Show: The Ross Report
Episode: 59 (April 1, 2015)
Run Time: 2:17:05
Guest: Dave Meltzer (15:10)

Summary: Jim Ross’ guest for the week is Dave Meltzer, Wrestling Observer founder. They spend the bulk of the chat rehashing WrestleMania 31 and looking ahead to next year in Dallas, but after that’s over there’s time to talk Global Force Wrestling, Lucha Underground, Ring of Honor and NXT, as well as a brief look at the San Jose/Santa Clara WrestleMania weekend.

Quote of the week: Meltzer, on restoring prestige to WWE’s secondary titles: “You can always revive the title. Always. It just takes commitment to doing it. I mean, the Intercontinental Title in New Japan is the perfect example — and WWE’s doing that right now, I think — they took a title that was essentially nothing, and they put it on (Shinsuke) Nakamura, and he’s won it and lost it a couple times, but he’s a top guy, he closes pay-per-views, and he may be the best wrestler in the world, and he’s certainly close. And now that championship can be main event. … the thing that we’ve learned over the years, and it’s really always been true, is that it’s not the belt who makes the man, it’s the man who makes the belt.”

Why you should listen: The main reason might be to see how Ross and Meltzer differ from the takes presented in Tuesday’s Steve Austin Show interview with Wade Keller. The subtle differences add another layer of understanding to WrestleMania. Further, this episode is a little heavier on looking to the future, which is fitting given Ross’ experience on the creative side. And whereas Austin and Keller spoke very little about anything but Sunday’s big show, Ross was wise to take advantage of Melzter’s time to take stock on a few other ongoing stories.

Why you should skip it: There’s actually very little of the aspects of Ross the podcast host that turn off many listeners. The most frustrating things are when we don’t get more on a certain subject. This was especially true of NXT — I’d much rather hear about the actual performances than Ross’ gratitude for the choice seats and crowd recognition — although he did come around in his wrap-up to heap praise on a handful of performers. The implication Ross did not go back to watch the tag team title match he’d missed before the podcast was irksome. And I don’t have tolerance for much MMA talk at all, so everything outside the Ronda Rousey chatter was just time I’d rather spend thinking about wrestling.
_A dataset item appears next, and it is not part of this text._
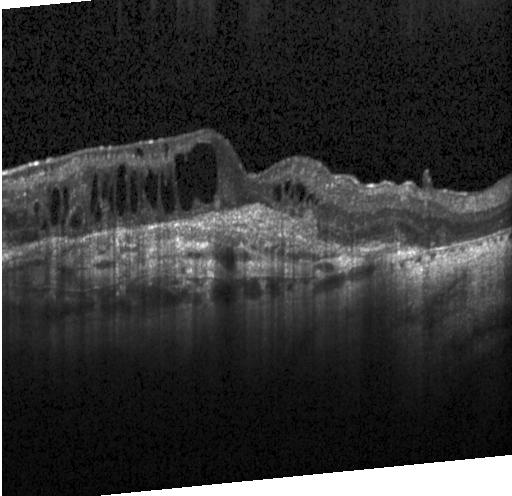

Centered on the fovea; retinal OCT B-scan
Macular OCT: a choroidal neovascular membrane.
Final thoughts: I often chide Ross for not laying back and letting his guest take the shine, but the purpose of this episode was for each man to bring their distinct perspective to WrestleMania analysis, so the balance worked much more naturally than on a typical interview show. As with the Tuesday Austin show, this certainly isn’t a must-listen, and it’s less useful because there’s fewer times when either man really unpacks the creative or in-ring choices that combine into the overall WrestleMania feeling. Still, there’s something to be said for only listening to Ross on the Wednesday after a WWE pay-per-view, and if that’s your routine you won’t be upset by giving this episode your time.